The insurance industry has people bent over a rail, and they know it. Everyone pays in one way or another, which creates immense pools of money that medical providers exploit by charging immense sums for medical services. Which, in turn, eventually again pushes health insurance costs higher.
This feedback cycle of rising costs, as largely detached from real market forces, leads to ever wildly more distorted medical costs.
The medical insurance system defines racketeering. It should be dismantled.

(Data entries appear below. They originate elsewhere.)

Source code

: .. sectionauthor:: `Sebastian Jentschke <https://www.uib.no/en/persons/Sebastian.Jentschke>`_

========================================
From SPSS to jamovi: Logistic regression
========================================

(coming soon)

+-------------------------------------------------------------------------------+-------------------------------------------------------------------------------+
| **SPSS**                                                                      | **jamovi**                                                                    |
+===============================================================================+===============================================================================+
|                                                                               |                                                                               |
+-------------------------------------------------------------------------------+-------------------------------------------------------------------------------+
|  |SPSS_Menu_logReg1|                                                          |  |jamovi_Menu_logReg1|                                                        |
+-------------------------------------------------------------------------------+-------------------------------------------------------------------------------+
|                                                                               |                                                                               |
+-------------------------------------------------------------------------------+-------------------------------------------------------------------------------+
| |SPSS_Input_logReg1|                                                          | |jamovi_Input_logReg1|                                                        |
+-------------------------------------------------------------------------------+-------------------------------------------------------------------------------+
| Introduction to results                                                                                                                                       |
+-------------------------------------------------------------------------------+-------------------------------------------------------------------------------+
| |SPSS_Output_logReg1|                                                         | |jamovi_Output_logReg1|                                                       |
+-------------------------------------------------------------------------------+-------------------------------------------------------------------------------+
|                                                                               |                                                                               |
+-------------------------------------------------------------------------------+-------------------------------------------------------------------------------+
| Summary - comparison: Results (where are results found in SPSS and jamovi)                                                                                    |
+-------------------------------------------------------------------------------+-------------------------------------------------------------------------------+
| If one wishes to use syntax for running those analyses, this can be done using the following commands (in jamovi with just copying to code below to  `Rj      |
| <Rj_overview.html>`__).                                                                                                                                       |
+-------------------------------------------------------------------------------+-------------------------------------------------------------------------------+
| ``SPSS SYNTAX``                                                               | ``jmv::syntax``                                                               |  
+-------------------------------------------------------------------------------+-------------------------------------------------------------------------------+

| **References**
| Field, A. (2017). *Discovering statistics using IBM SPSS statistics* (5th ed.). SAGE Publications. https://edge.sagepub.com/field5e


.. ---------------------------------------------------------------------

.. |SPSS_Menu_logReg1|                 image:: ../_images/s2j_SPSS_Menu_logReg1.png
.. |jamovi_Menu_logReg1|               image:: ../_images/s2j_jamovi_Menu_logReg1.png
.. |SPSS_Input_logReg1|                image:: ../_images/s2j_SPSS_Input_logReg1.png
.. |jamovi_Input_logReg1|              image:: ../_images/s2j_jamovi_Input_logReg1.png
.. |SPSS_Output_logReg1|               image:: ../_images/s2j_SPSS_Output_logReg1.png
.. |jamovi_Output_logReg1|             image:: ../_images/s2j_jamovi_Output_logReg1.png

I believe there should be a meeting of medical professionals (private practice doctors, hospital administrators, pharmacist, etc), medical suppliers, and medical insurance to try to come up with a better plan. Politicians should be the last step in the planning of healthcare reform. The healthcare industry is extremely complicated and the more politicians are involved the more complicate the system becomes. Medical staff are doing more paperwork, real and virtual, because of these complications. A family physician private practice should be focused on caring for patients, not hours of paperwork. ACA mandates required people purchase expensive insurance they didn’t need. A lady past menopause should not be required to purchase insurance to have a baby. Why do hospital run so many scans and test? Part of the reason is lawsuits. Fort reform would help alleviate some of these things. It would also help to lower their malpractice insurance coverage which would also lower the cost they pass onto patients. There are many more things that we don’t know about. Let those who know the day to day operations of private practice and hospitals work towards a plan, not politicians.
Imagine if you "listened to the scientists" aka the doctors.
I happen to be a big believer that we over-test as a defensive mechanism.